Task brief>
Below are some records; repeat them all exactly, minus the pictures.

[Stored data entries]
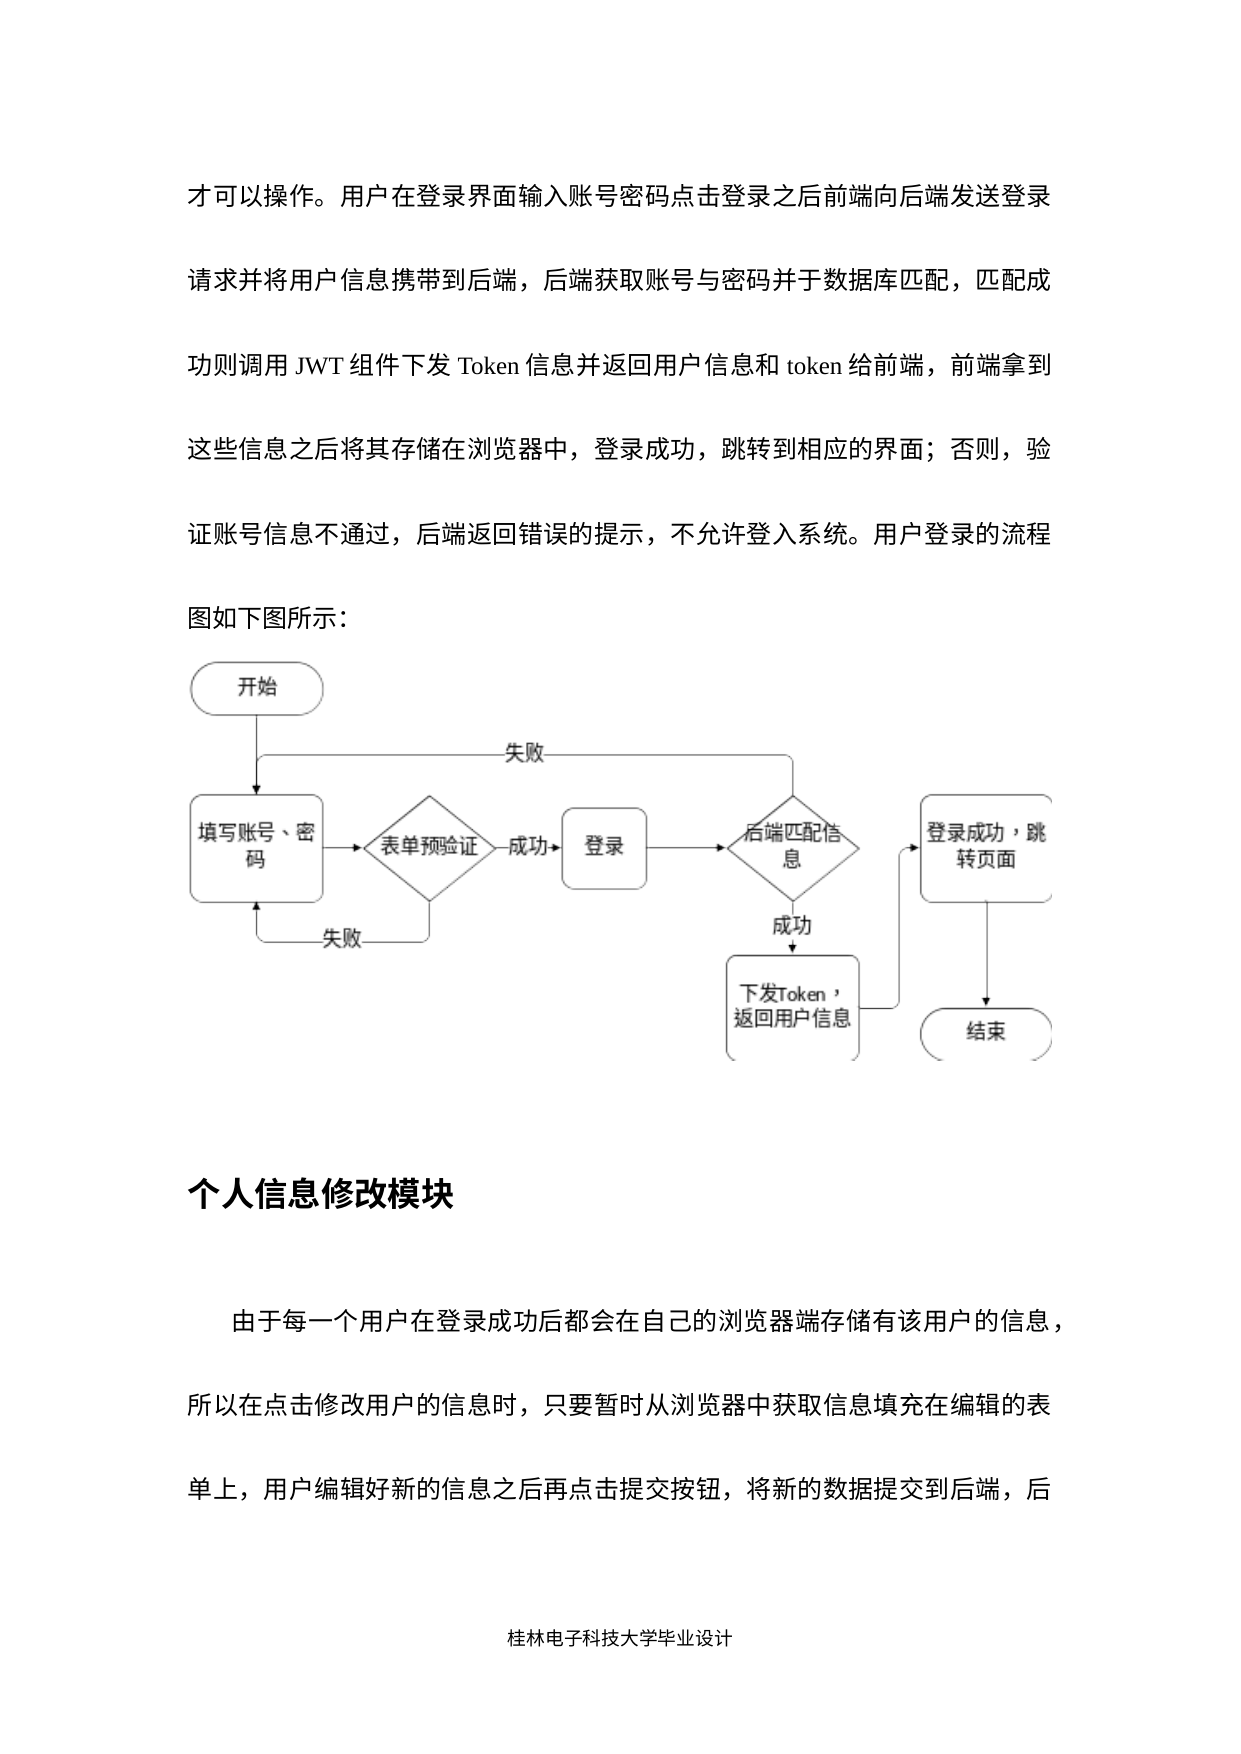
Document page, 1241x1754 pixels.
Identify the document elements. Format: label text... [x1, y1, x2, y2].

text 所有用户需要使用系统的功能都需要进行登录，凭借账号和密码登入系统才可以操作。用户在登录界面输入账号密码点击登录之后前端向后端发送登录请求并将用户信息携带到后端，后端获取账号与密码并于数据库匹配，匹配成功则调用JWT组件下发Token信息并返回用户信息和token给前端，前端拿到这些信息之后将其存储在浏览器中，登录成功，跳转到相应的界面；否则，验证账号信息不通过，后端返回错误的提示，不允许登入系统。用户登录的流程图如下图所示： [187, 162, 1053, 649]
subtitle 个人信息修改模块 [187, 1159, 1053, 1224]
text 由于每一个用户在登录成功后都会在自己的浏览器端存储有该用户的信息，所以在点击修改用户的信息时，只要暂时从浏览器中获取信息填充在编辑的表单上，用户编辑好新的信息之后再点击提交按钮，将新的数据提交到后端，后端即可通过信息获得需要更新信息的用户id，直接根据id更新用户的信息即可；如果是修改密码那么在前端需要输入用户的旧密码以及两次新密码，提交到后台，后台根据用户的id去匹配其旧密码是否正确，正确之后才执行修改密码流程，否则返回错误提示到前端；用户信息修改完毕都要返回前端并刷新本地存储的信息，如果是修改密码需要下线重新登录账户。以下为修改用户信息的流程图： [187, 1287, 1053, 1521]
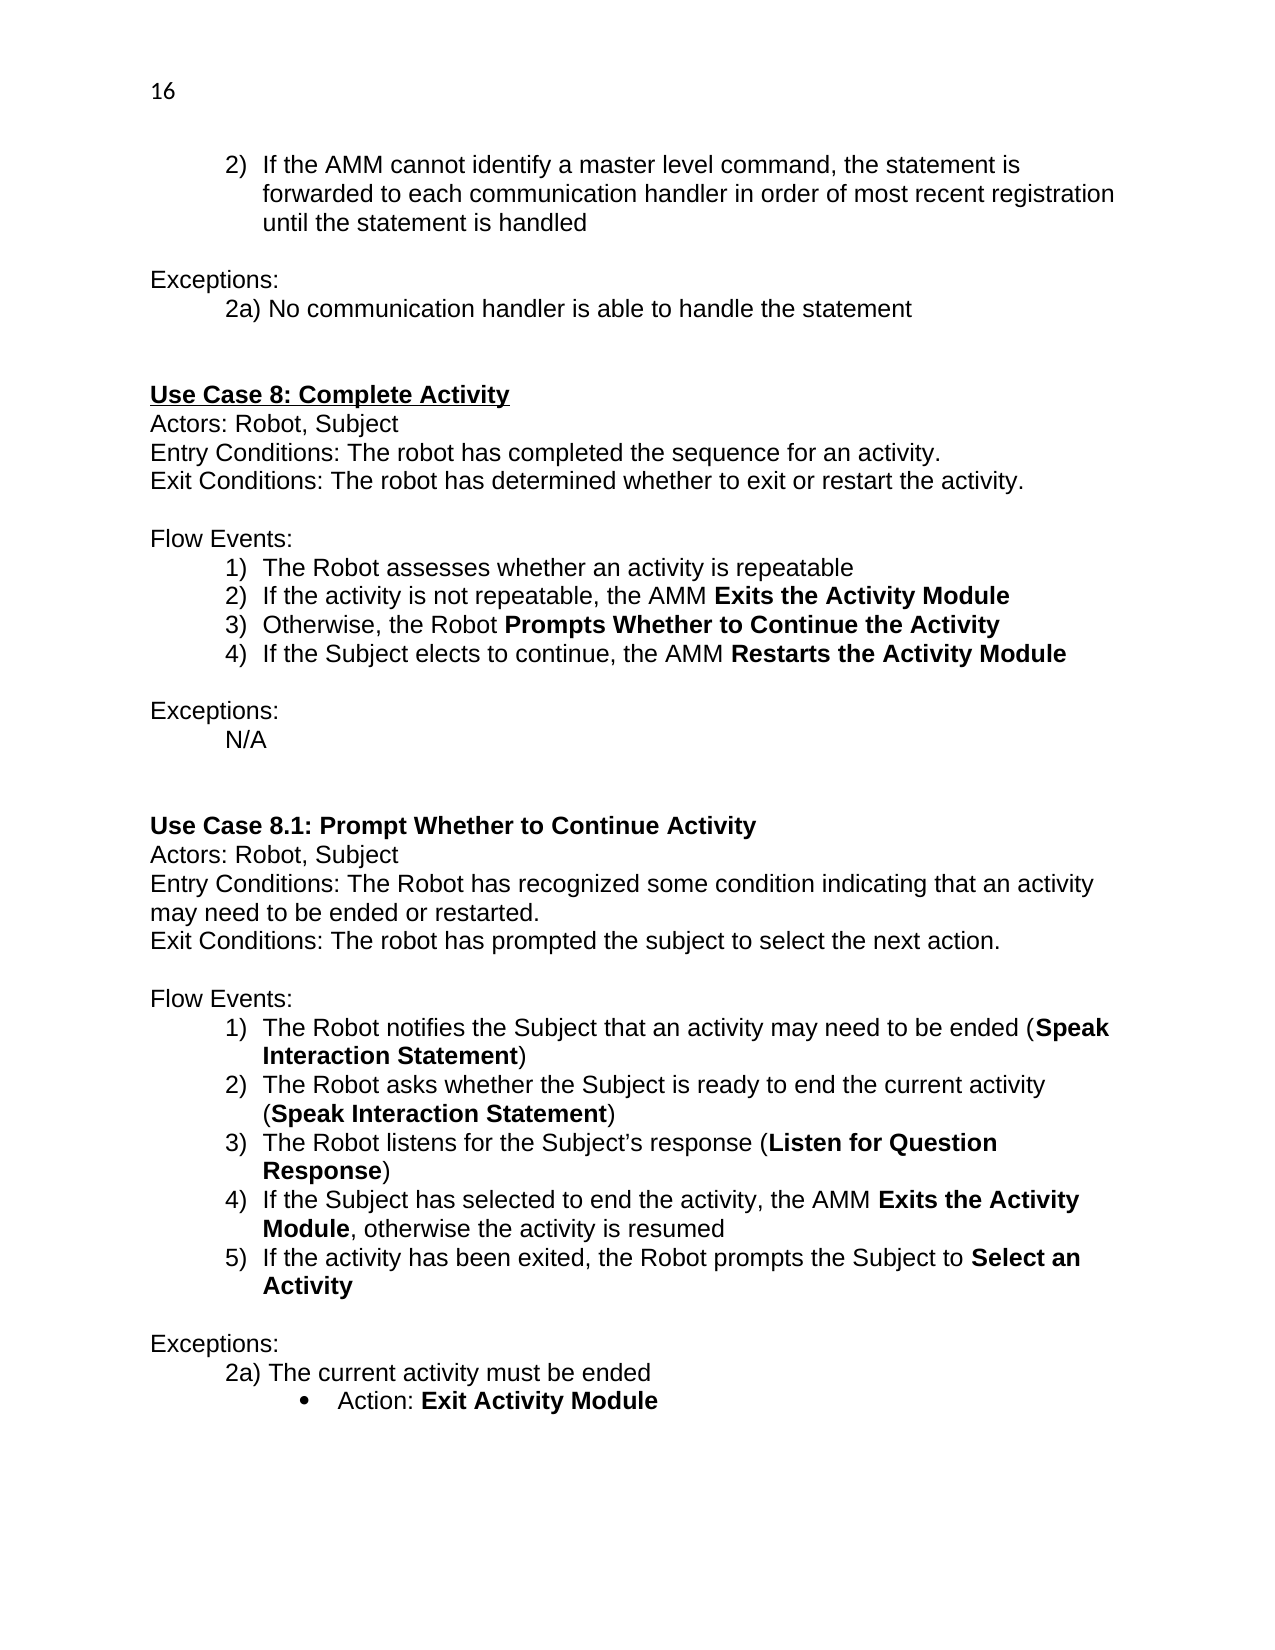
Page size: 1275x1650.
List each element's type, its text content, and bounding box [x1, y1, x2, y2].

Task response>
Document page, 1241x1754 pixels.
Identify the document elements. Format: label text... [x1, y1, x2, y2].

text 所有用户需要使用系统的功能都需要进行登录，凭借账号和密码登入系统才可以操作。用户在登录界面输入账号密码点击登录之后前端向后端发送登录请求并将用户信息携带到后端，后端获取账号与密码并于数据库匹配，匹配成功则调用JWT组件下发Token信息并返回用户信息和token给前端，前端拿到这些信息之后将其存储在浏览器中，登录成功，跳转到相应的界面；否则，验证账号信息不通过，后端返回错误的提示，不允许登入系统。用户登录的流程图如下图所示： [187, 162, 1053, 649]
subtitle 个人信息修改模块 [187, 1159, 1053, 1224]
text 由于每一个用户在登录成功后都会在自己的浏览器端存储有该用户的信息，所以在点击修改用户的信息时，只要暂时从浏览器中获取信息填充在编辑的表单上，用户编辑好新的信息之后再点击提交按钮，将新的数据提交到后端，后端即可通过信息获得需要更新信息的用户id，直接根据id更新用户的信息即可；如果是修改密码那么在前端需要输入用户的旧密码以及两次新密码，提交到后台，后台根据用户的id去匹配其旧密码是否正确，正确之后才执行修改密码流程，否则返回错误提示到前端；用户信息修改完毕都要返回前端并刷新本地存储的信息，如果是修改密码需要下线重新登录账户。以下为修改用户信息的流程图： [187, 1287, 1053, 1521]
Page size: 1275x1650.
List each element's type, its text content, and bounding box [x1, y1, x2, y2].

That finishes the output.